_Problem description_: Reproduce each line from the records that holds "Företagsamhet".

· · · ·

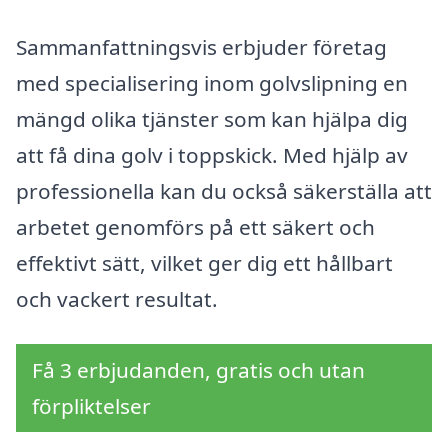
Sammanfattningsvis erbjuder företag
med specialisering inom golvslipning en
mängd olika tjänster som kan hjälpa dig
att få dina golv i toppskick. Med hjälp av
professionella kan du också säkerställa att
arbetet genomförs på ett säkert och
effektivt sätt, vilket ger dig ett hållbart
och vackert resultat.
Få 3 erbjudanden, gratis och utan
förpliktelser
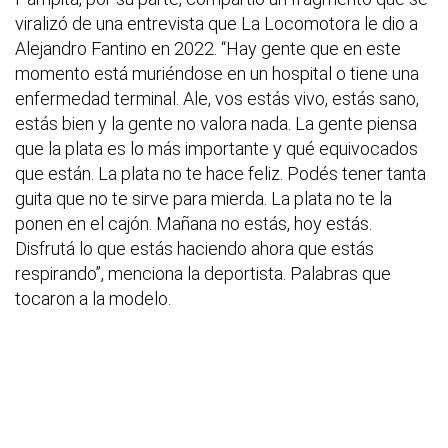
viralizó de una entrevista que La Locomotora le dio a
Alejandro Fantino en 2022. “Hay gente que en este
momento está muriéndose en un hospital o tiene una
enfermedad terminal. Ale, vos estás vivo, estás sano,
estás bien y la gente no valora nada. La gente piensa
que la plata es lo más importante y qué equivocados
que están. La plata no te hace feliz. Podés tener tanta
guita que no te sirve para mierda. La plata no te la
ponen en el cajón. Mañana no estás, hoy estás.
Disfrutá lo que estás haciendo ahora que estás
respirando”, menciona la deportista. Palabras que
tocaron a la modelo.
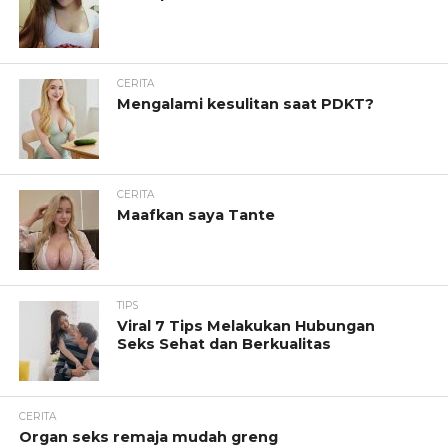
CERITA
Mengalami kesulitan saat PDKT?
CERITA
Maafkan saya Tante
TIPS
Viral 7 Tips Melakukan Hubungan
Seks Sehat dan Berkualitas
CERITA
Organ seks remaja mudah greng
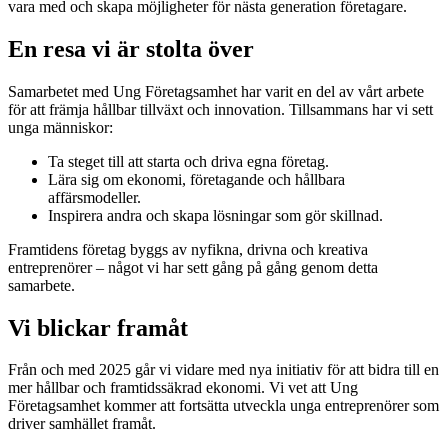
vara med och skapa möjligheter för nästa generation företagare.
En resa vi är stolta över
Samarbetet med Ung Företagsamhet har varit en del av vårt arbete
för att främja hållbar tillväxt och innovation. Tillsammans har vi sett
unga människor:
Ta steget till att starta och driva egna företag.
Lära sig om ekonomi, företagande och hållbara
affärsmodeller.
Inspirera andra och skapa lösningar som gör skillnad.
Framtidens företag byggs av nyfikna, drivna och kreativa
entreprenörer – något vi har sett gång på gång genom detta
samarbete.
Vi blickar framåt
Från och med 2025 går vi vidare med nya initiativ för att bidra till en
mer hållbar och framtidssäkrad ekonomi. Vi vet att Ung
Företagsamhet kommer att fortsätta utveckla unga entreprenörer som
driver samhället framåt.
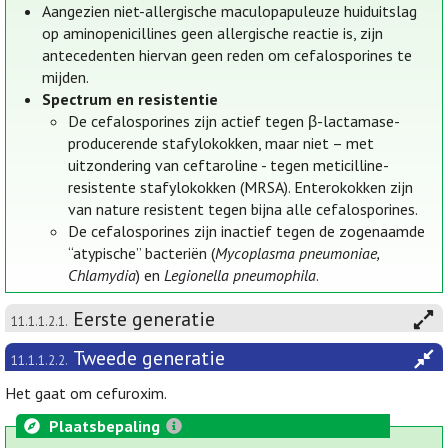
Aangezien niet-allergische maculopapuleuze huiduitslag
op aminopenicillines geen allergische reactie is, zijn
antecedenten hiervan geen reden om cefalosporines te
mijden.
Spectrum en resistentie
De cefalosporines zijn actief tegen β-lactamase-
producerende stafylokokken, maar niet – met
uitzondering van ceftaroline - tegen meticilline-
resistente stafylokokken (MRSA). Enterokokken zijn
van nature resistent tegen bijna alle cefalosporines.
De cefalosporines zijn inactief tegen de zogenaamde
“atypische” bacteriën (
Mycoplasma pneumoniae,
Chlamydia
) en
Legionella pneumophila
.
Eerste generatie
11.1.1.2.1.
Tweede generatie
11.1.1.2.2.
Het gaat om cefuroxim.
Plaatsbepaling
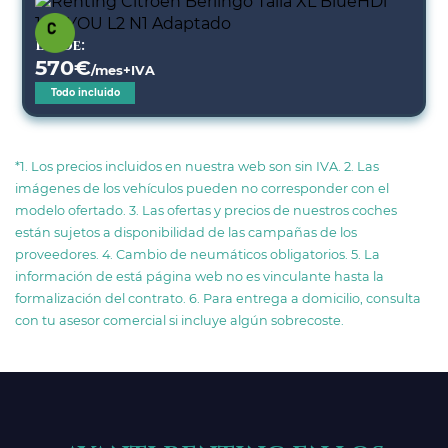
Desde:
570
€
/mes+IVA
Todo incluido
*1. Los precios incluidos en nuestra web son sin IVA. 2. Las
imágenes de los vehículos pueden no corresponder con el
modelo ofertado. 3. Las ofertas y precios de nuestros coches
están sujetos a disponibilidad de las campañas de los
proveedores. 4. Cambio de neumáticos obligatorios. 5. La
información de está página web no es vinculante hasta la
formalización del contrato. 6. Para entrega a domicilio, consulta
con tu asesor comercial si incluye algún sobrecoste.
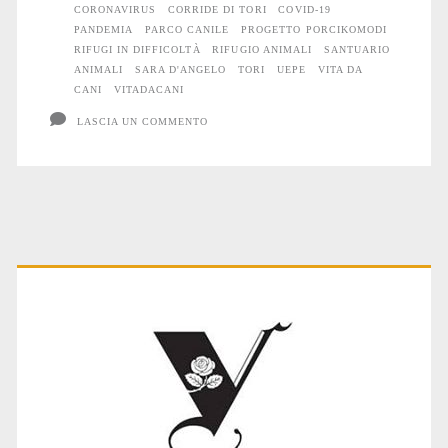
CORONAVIRUS
CORRIDE DI TORI
COVID-19
PANDEMIA
PARCO CANILE
PROGETTO PORCIKOMODI
RIFUGI IN DIFFICOLTÀ
RIFUGIO ANIMALI
SANTUARIO
ANIMALI
SARA D'ANGELO
TORI
UEPE
VITA DA
CANI
VITADACANI
LASCIA UN COMMENTO
Primary
Sidebar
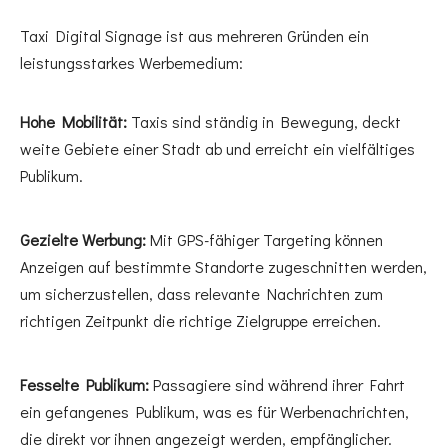
Taxi Digital Signage ist aus mehreren Gründen ein
leistungsstarkes Werbemedium:
Hohe Mobilität:
Taxis sind ständig in Bewegung, deckt
weite Gebiete einer Stadt ab und erreicht ein vielfältiges
Publikum.
Gezielte Werbung:
Mit GPS-fähiger Targeting können
Anzeigen auf bestimmte Standorte zugeschnitten werden,
um sicherzustellen, dass relevante Nachrichten zum
richtigen Zeitpunkt die richtige Zielgruppe erreichen.
Fesselte Publikum:
Passagiere sind während ihrer Fahrt
ein gefangenes Publikum, was es für Werbenachrichten,
die direkt vor ihnen angezeigt werden, empfänglicher.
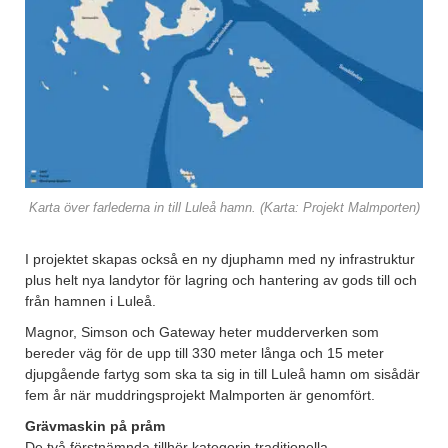
Karta över farlederna in till Luleå hamn. (Karta: Projekt Malmporten)
I projektet skapas också en ny djuphamn med ny infrastruktur
plus helt nya landytor för lagring och hantering av gods till och
från hamnen i Luleå.
Magnor, Simson och Gateway heter mudderverken som
bereder väg för de upp till 330 meter långa och 15 meter
djupgående fartyg som ska ta sig in till Luleå hamn om sisådär
fem år när muddringsprojekt Malmporten är genomfört.
Grävmaskin på pråm
De två förstnämnda tillhör kategorin traditionella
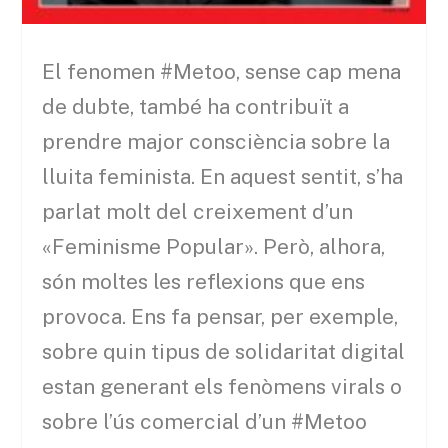
El fenomen #Metoo, sense cap mena
de dubte, també ha contribuït a
prendre major consciència sobre la
lluita feminista. En aquest sentit, s’ha
parlat molt del creixement d’un
«Feminisme Popular». Però, alhora,
són moltes les reflexions que ens
provoca. Ens fa pensar, per exemple,
sobre quin tipus de solidaritat digital
estan generant els fenòmens virals o
sobre l’ús comercial d’un #Metoo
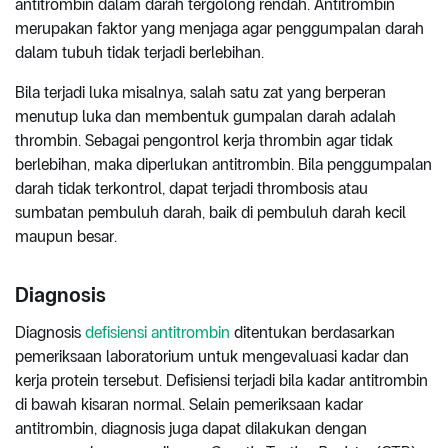
antitrombin dalam darah tergolong rendah. Antitrombin
merupakan faktor yang menjaga agar penggumpalan darah
dalam tubuh tidak terjadi berlebihan.
Bila terjadi luka misalnya, salah satu zat yang berperan
menutup luka dan membentuk gumpalan darah adalah
thrombin. Sebagai pengontrol kerja thrombin agar tidak
berlebihan, maka diperlukan antitrombin. Bila penggumpalan
darah tidak terkontrol, dapat terjadi thrombosis atau
sumbatan pembuluh darah, baik di pembuluh darah kecil
maupun besar.
Diagnosis
Diagnosis
defisiensi antitrombin
ditentukan berdasarkan
pemeriksaan laboratorium untuk mengevaluasi kadar dan
kerja protein tersebut. Defisiensi terjadi bila kadar antitrombin
di bawah kisaran normal. Selain pemeriksaan kadar
antitrombin, diagnosis juga dapat dilakukan dengan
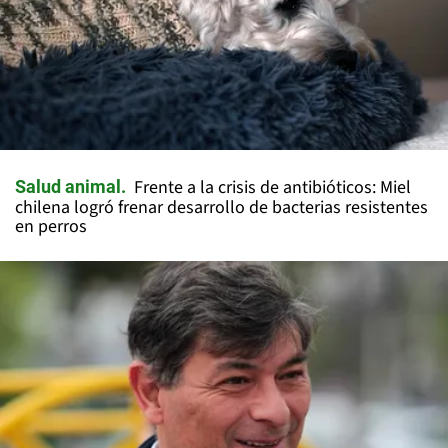
Frente a la crisis de antibióticos: Miel
Salud animal
chilena logró frenar desarrollo de bacterias resistentes
en perros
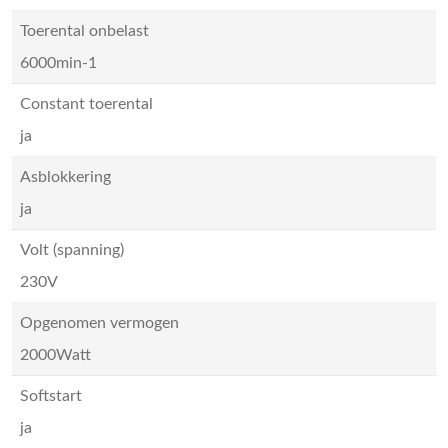
Toerental onbelast
6000min-1
Constant toerental
ja
Asblokkering
ja
Volt (spanning)
230V
Opgenomen vermogen
2000Watt
Softstart
ja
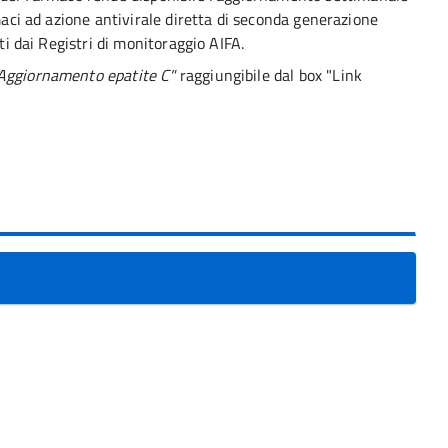
rmaci ad azione antivirale diretta di seconda generazione
lti dai Registri di monitoraggio AIFA.
Aggiornamento epatite C"
raggiungibile dal box "Link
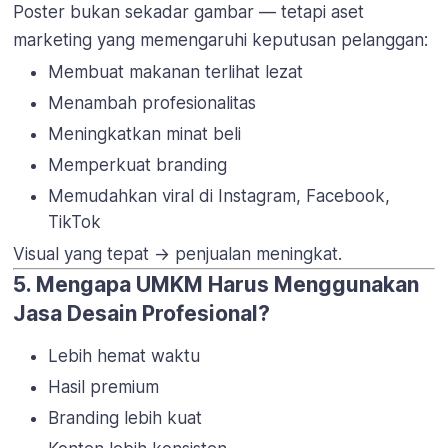
Poster bukan sekadar gambar — tetapi aset
marketing yang memengaruhi keputusan pelanggan:
Membuat makanan terlihat lezat
Menambah profesionalitas
Meningkatkan minat beli
Memperkuat branding
Memudahkan viral di Instagram, Facebook,
TikTok
Visual yang tepat → penjualan meningkat.
5. Mengapa UMKM Harus Menggunakan
Jasa Desain Profesional?
Lebih hemat waktu
Hasil premium
Branding lebih kuat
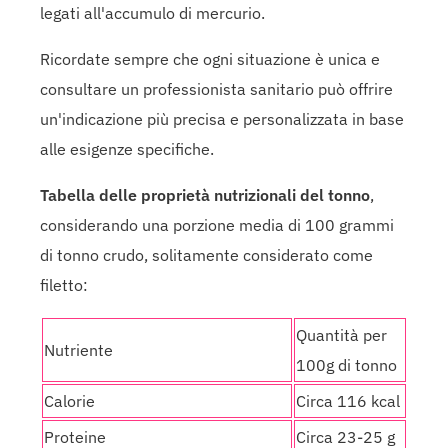
legati all'accumulo di mercurio.
Ricordate sempre che ogni situazione è unica e
consultare un professionista sanitario può offrire
un'indicazione più precisa e personalizzata in base
alle esigenze specifiche.
Tabella delle proprietà nutrizionali del tonno
,
considerando una porzione media di 100 grammi
di tonno crudo, solitamente considerato come
filetto:
Quantità per
Nutriente
100g di tonno
Calorie
Circa 116 kcal
Proteine
Circa 23-25 g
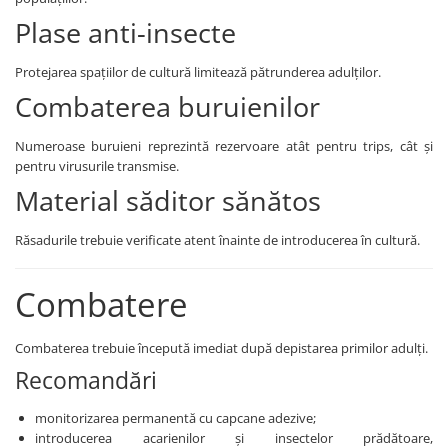
Biostimulatori
Fungicide
Plase anti-insecte
Fertilizanți foliari
Insecticide
LEGUME în câmp
DOVLECEL
Protejarea spațiilor de cultură limitează pătrunderea adulților.
Insecticide
Combaterea buruienilor
Fungicide
LEGUME ÎN SERĂ
Insecticide
Insecticide
Numeroase buruieni reprezintă rezervoare atât pentru trips, cât și
Dezinfectant sol
pentru virusurile transmise.
LEGUME ÎN SPAȚII PROTEJATE
FASOLE
Material săditor sănătos
Insecticide
Tratament semințe
LEGUME RĂDĂCINOASE
Erbicide
Răsadurile trebuie verificate atent înainte de introducerea în cultură.
Fertilizanți foliari
Fungicide
LEGUMINOASE
Insecticide
Combatere
Fertilizanți foliari
Fertilizanți foliari
FASOLE BOABE DE TOAMNĂ
LUCERNĂ
Combaterea trebuie începută imediat după depistarea primilor adulți.
Erbicide
Biostimulatori
Recomandări
FASOLE BOABE PRIMĂVARĂ
Fertilizanți foliari
monitorizarea permanentă cu capcane adezive;
Dezinfectant sol
Erbicide
introducerea acarienilor și insectelor prădătoare,
MĂR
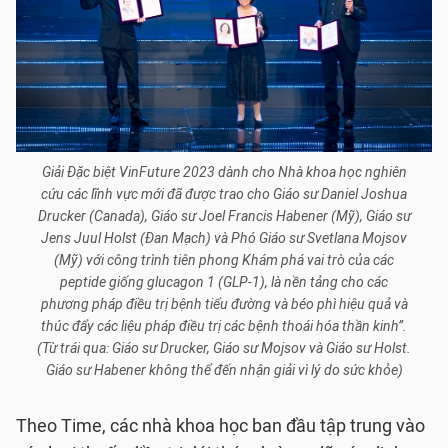
Giải Đặc biệt VinFuture 2023 dành cho Nhà khoa học nghiên
cứu các lĩnh vực mới đã được trao cho Giáo sư Daniel Joshua
Drucker (Canada), Giáo sư Joel Francis Habener (Mỹ), Giáo sư
Jens Juul Holst (Đan Mạch) và Phó Giáo sư Svetlana Mojsov
(Mỹ) với công trình tiên phong Khám phá vai trò của các
peptide giống glucagon 1 (GLP-1), là nền tảng cho các
phương pháp điều trị bệnh tiểu đường và béo phì hiệu quả và
thúc đẩy các liệu pháp điều trị các bệnh thoái hóa thần kinh”.
(Từ trái qua: Giáo sư Drucker, Giáo sư Mojsov và Giáo sư Holst.
Giáo sư Habener không thể đến nhận giải vì lý do sức khỏe)
Theo Time, các nhà khoa học ban đầu tập trung vào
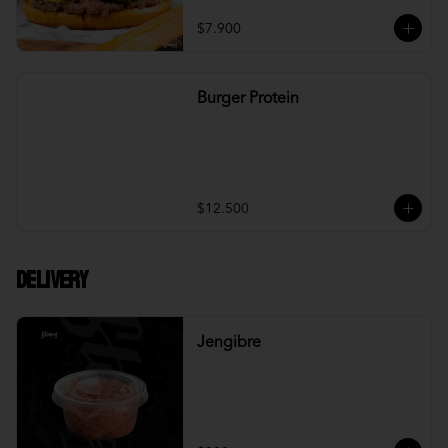
$7.900
Burger Protein
$12.500
DELIVERY
Jengibre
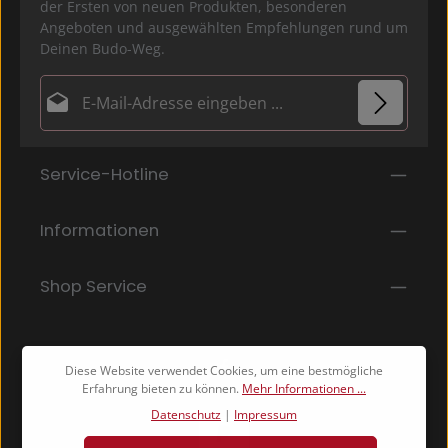
der Ersten von neuen Produkten, besonderen
Angeboten und ausgewählten Empfehlungen rund um
Deinen Budo-Weg.
E-Mail-Adresse*
Datenschutz
Die mit einem Stern (*) markierten Felder sind
Service-Hotline
Ich habe die
Datenschutzbestimmungen
zur
Pflichtfelder.
Kenntnis genommen und die
AGB
gelesen und bin
mit ihnen einverstanden.
*
Informationen
Shop Service
Diese Website verwendet Cookies, um eine bestmögliche
Erfahrung bieten zu können.
Mehr Informationen ...
Datenschutz
|
Impressum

· · · ·

_Reply to the task_:
Samarbetet med Ung Företagsamhet har varit en del av vårt arbete
Företagsamhet kommer att fortsätta utveckla unga entreprenörer som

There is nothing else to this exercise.